To be blunt, Sir Terry Pratchett’s Discworld series is something that every self-respecting fantasy lover should have on his or her bookshelf. I would say the best way to sum up the series is if you took every fantasy trope from fairy tales to Tolkien, mixed them with lots of self-referential humor, added some British sarcasm and wit, the resulting concoction would be the comedic epic that has sold millions of copies worldwide. It is basically the perfect series.
Discworld tells the story of the titular Discworld, a flat round planet that rests atop four elephants which in turn rest upon the back of the Great A,tuin, a gigantic turtle flying through space. The first book is concerned with the bumbling wizard Rincewind as he accompanies the Disc’s first tourist, Twoflower. Trust me; it’s better than it sounds. From that first book spawned a 39 book series, numerous guide books, stage adaptations, video games, television specials, and even a GURPS module.
The secret to the greatness of the series is that it combines every literary cliché written with great characters, stories, and humor. For example at one point in the book Guards, Guards, the characters know that a million to one shot always works. So in an attempt to slay a rampaging dragon, they decided to make sure that their odds are exactly a million to one which they accomplish by handicapping the archer as many ways as possible. Sadly, it was not quite a million to one. The setting of Discworld runs on the idea that if it is in a story, it exists. For example the series’ vampires are examples of every vampire in fiction and folklore.

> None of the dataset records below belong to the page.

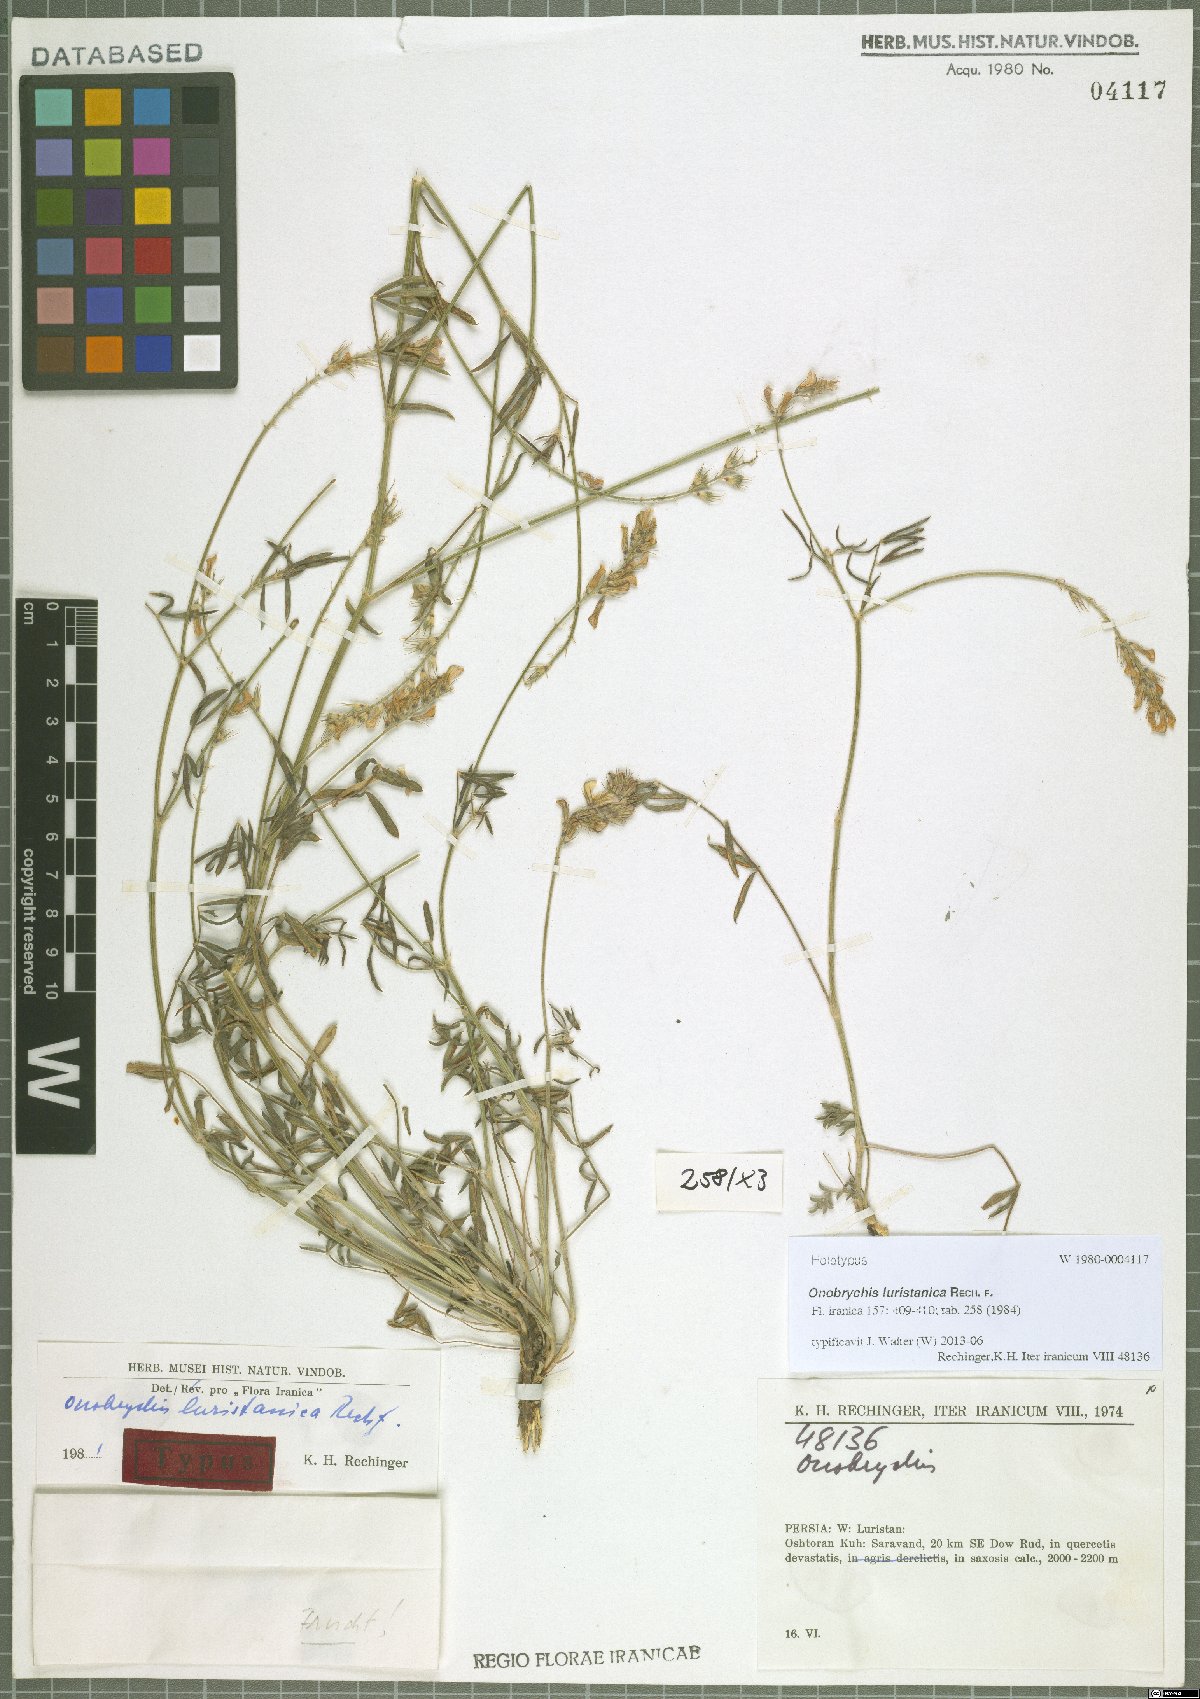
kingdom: Plantae
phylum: Tracheophyta
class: Magnoliopsida
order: Fabales
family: Fabaceae
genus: Onobrychis
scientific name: Onobrychis luristanica
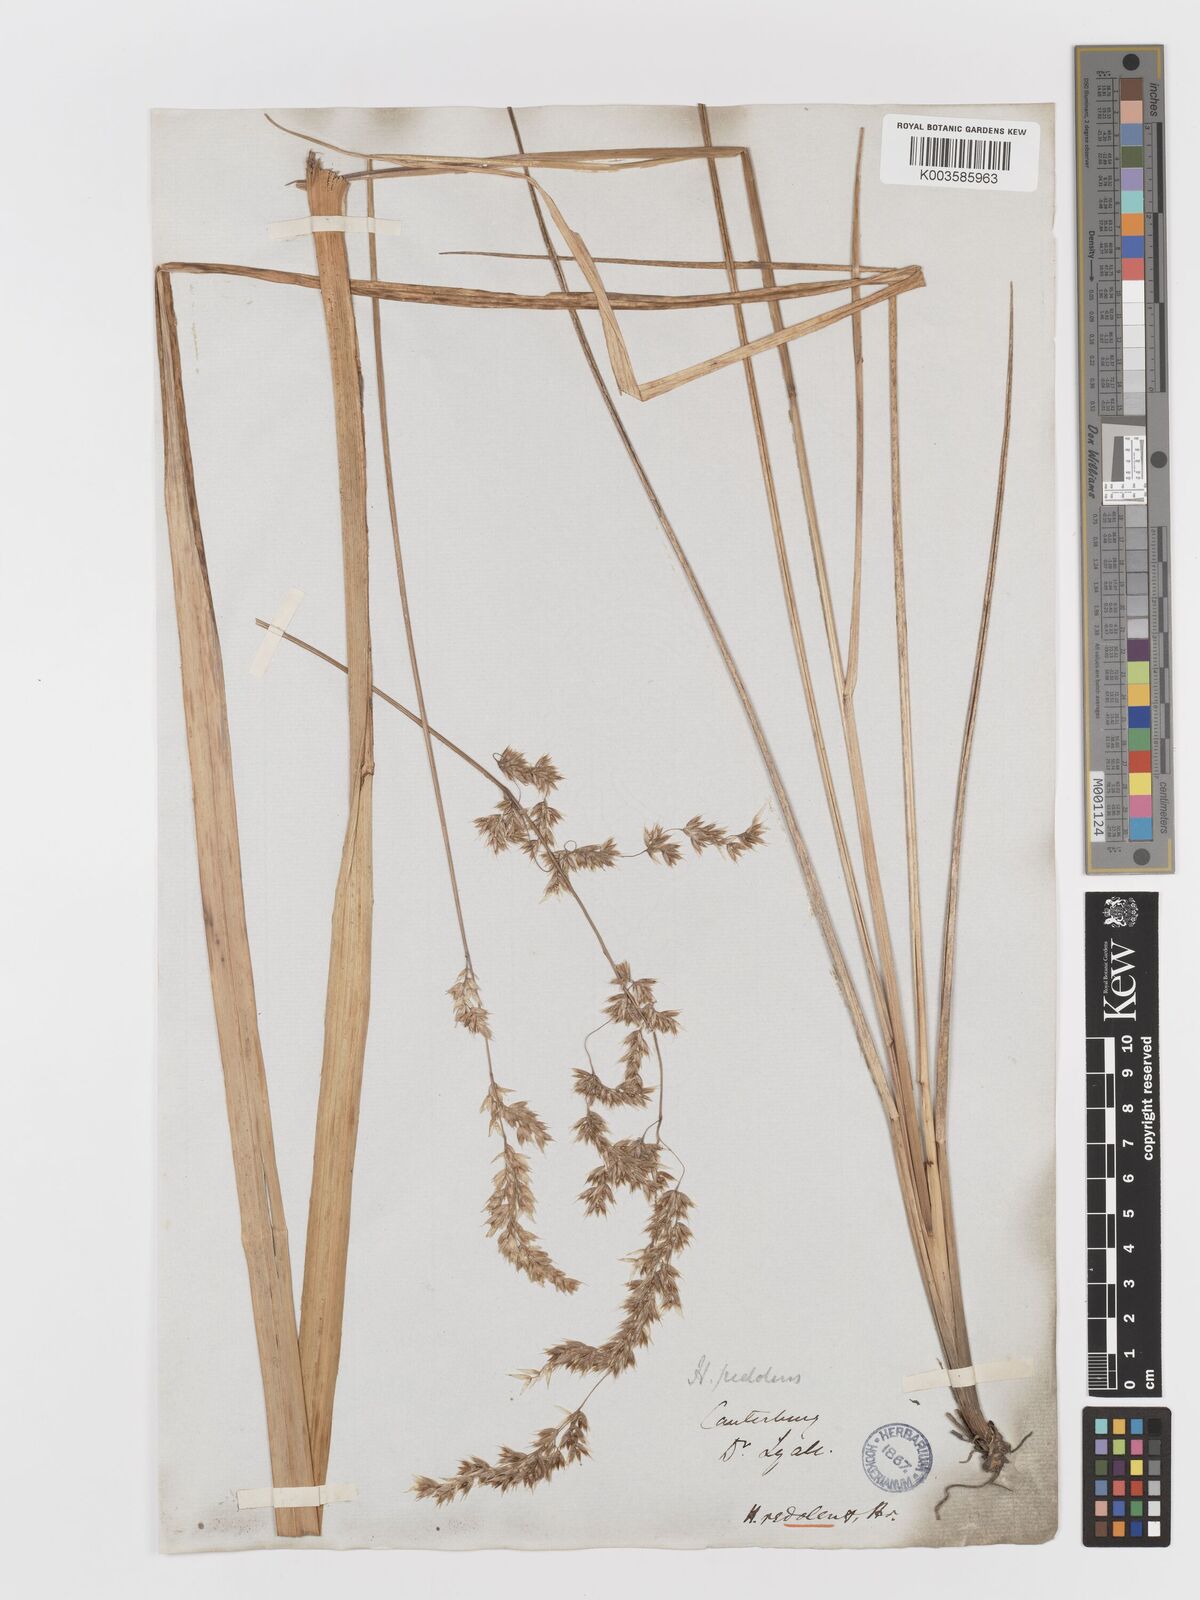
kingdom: Plantae
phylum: Tracheophyta
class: Liliopsida
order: Poales
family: Poaceae
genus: Anthoxanthum
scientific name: Anthoxanthum redolens
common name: Sweet holy grass
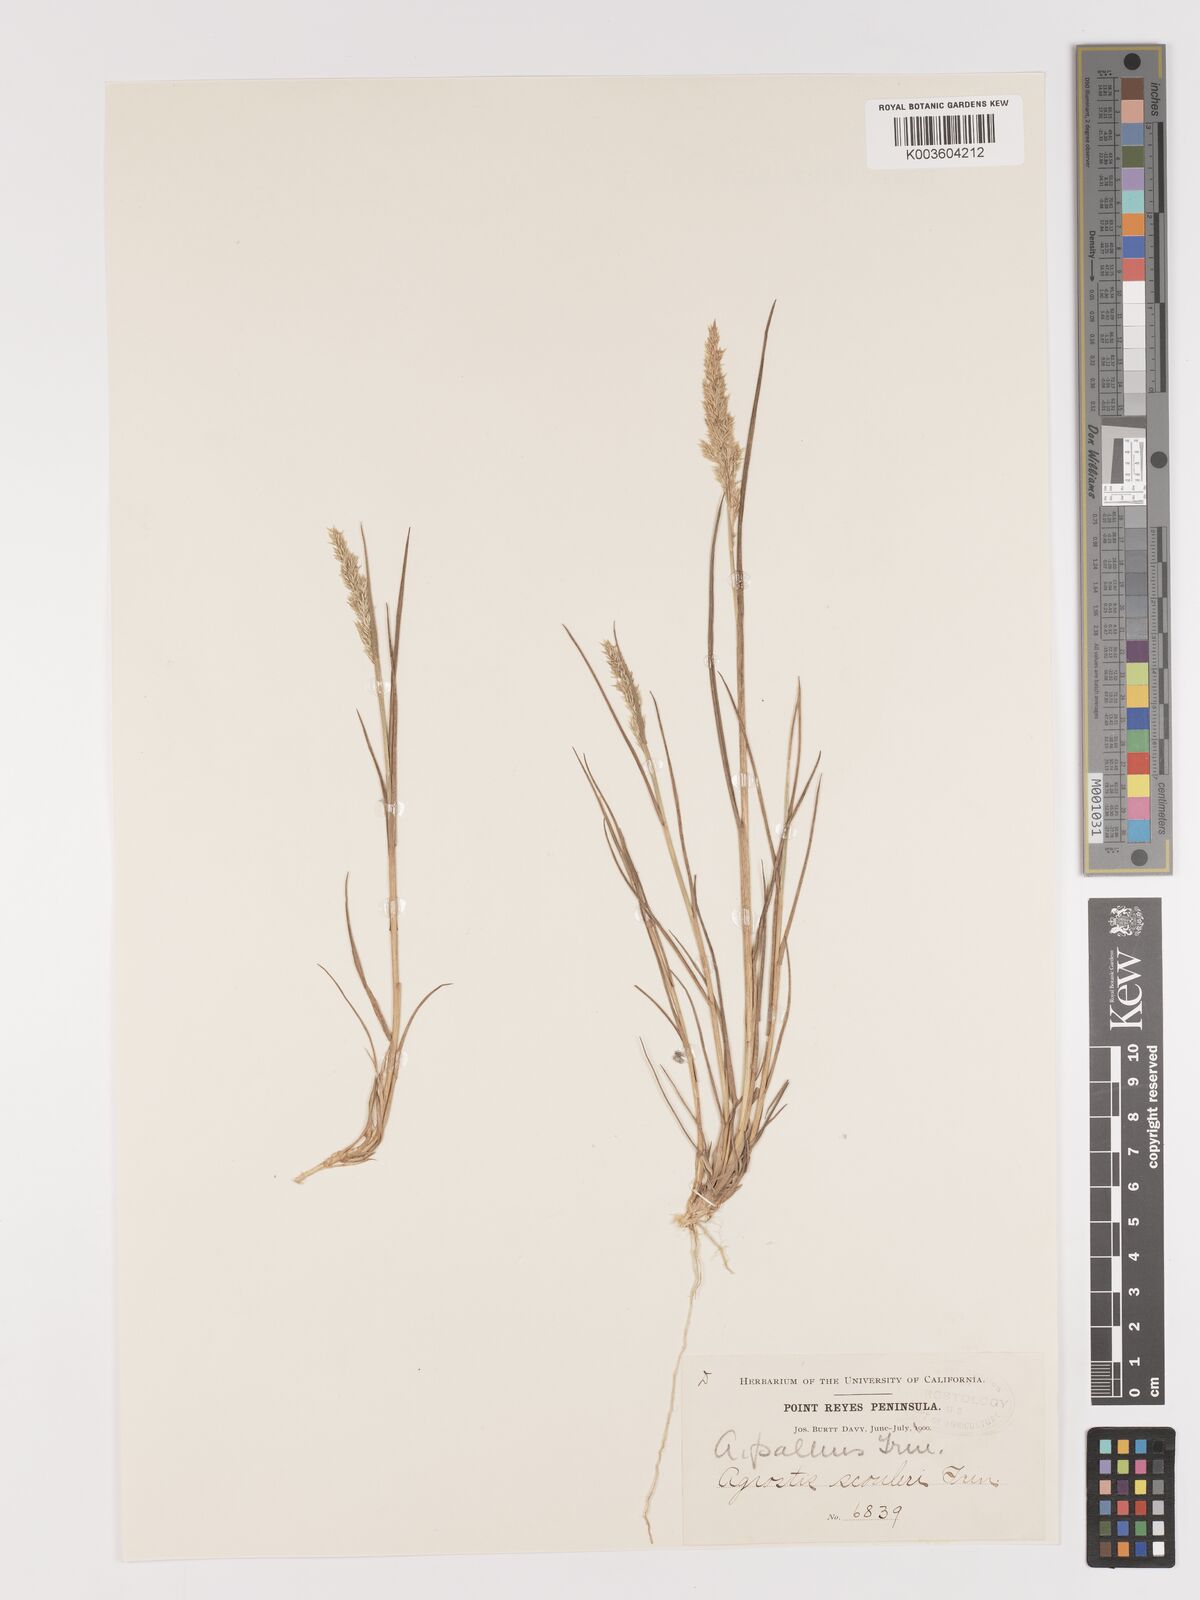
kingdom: Plantae
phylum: Tracheophyta
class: Liliopsida
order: Poales
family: Poaceae
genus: Agrostis
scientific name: Agrostis pallens
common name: Dune bent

One of the best aspects of the series is its accessibility to new readers. You can literally pick up any book and start reading. You may have no idea who the characters are, but you can do it. Basically, you do not have to start with the first book, Colour of Magic to understand the rest of the series. Rather, the series is divided into what is best described as story groups. There are currently about eight story groups with various stand-alone novels. The best way to get into the series is to start with the first book in that group. For example, the aforementioned Guards, Guards is the first book about the Ankh-Morpork City Watch, and Colour of Magic is the first book in the Rincewind/Wizards books.
Any discussion of Discworld will unfortunately bring up a sad matter. Sir Terry Pratchett was diagnosed with early onset Alzheimer’s in 2007. As of yet, it has not affected his work and he still manages to write about a novel a year. However, I must admit the latter novels tend to be a bit darker than his earlier, sillier works. He admits that this is due to him maturing as a writer.
I cannot really do the series justice in terms of its creativity and wit. Overall, the series is a must read for any fan of fantasy, as it references just about everything. Not only that, it references a ton of popular culture. The book Soul Music is about when rock and roll first arrives on the Discworld. What follows is an epic series of rock and roll puns and references. In short, if you love fantasy and witty humor definitely pick up this series. You’ll be glad you did.